_Work instructions:_
Transcription, pictures excluded: write out the data below exactly.

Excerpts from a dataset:
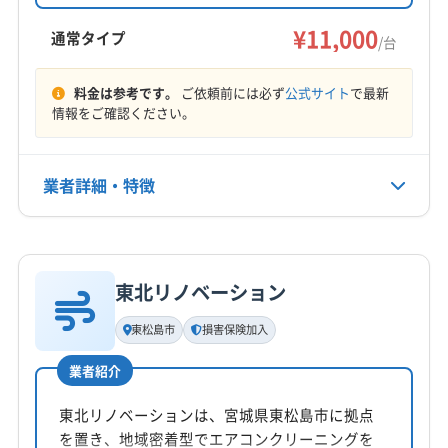
す。自社対応による丁寧な作業と損害保険加入
済みが特徴です。基本料金11,000円からで、複数
¥11,000
通常タイプ
/台
台割引もあります。
料金は参考です。
ご依頼前には必ず
公式サイト
で最新
情報をご確認ください。
業者詳細・特徴
詳細な料金表
業者情報
特徴
東北リノベーション
基本情報
代表者名
東松島市
損害保険加入
車塚幸義
業者紹介
所在地
宮城県東松島市小野字中央5-15
東北リノベーションは、宮城県東松島市に拠点
を置き、地域密着型でエアコンクリーニングを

_Problem solution:_
す。自社対応による丁寧な作業と損害保険加入
済みが特徴です。基本料金11,000円からで、複数
¥11,000
通常タイプ
/台
台割引もあります。
料金は参考です。
ご依頼前には必ず
公式サイト
で最新
情報をご確認ください。
業者詳細・特徴
詳細な料金表
業者情報
特徴
東北リノベーション
基本情報
代表者名
東松島市
損害保険加入
車塚幸義
業者紹介
所在地
宮城県東松島市小野字中央5-15
東北リノベーションは、宮城県東松島市に拠点
を置き、地域密着型でエアコンクリーニングを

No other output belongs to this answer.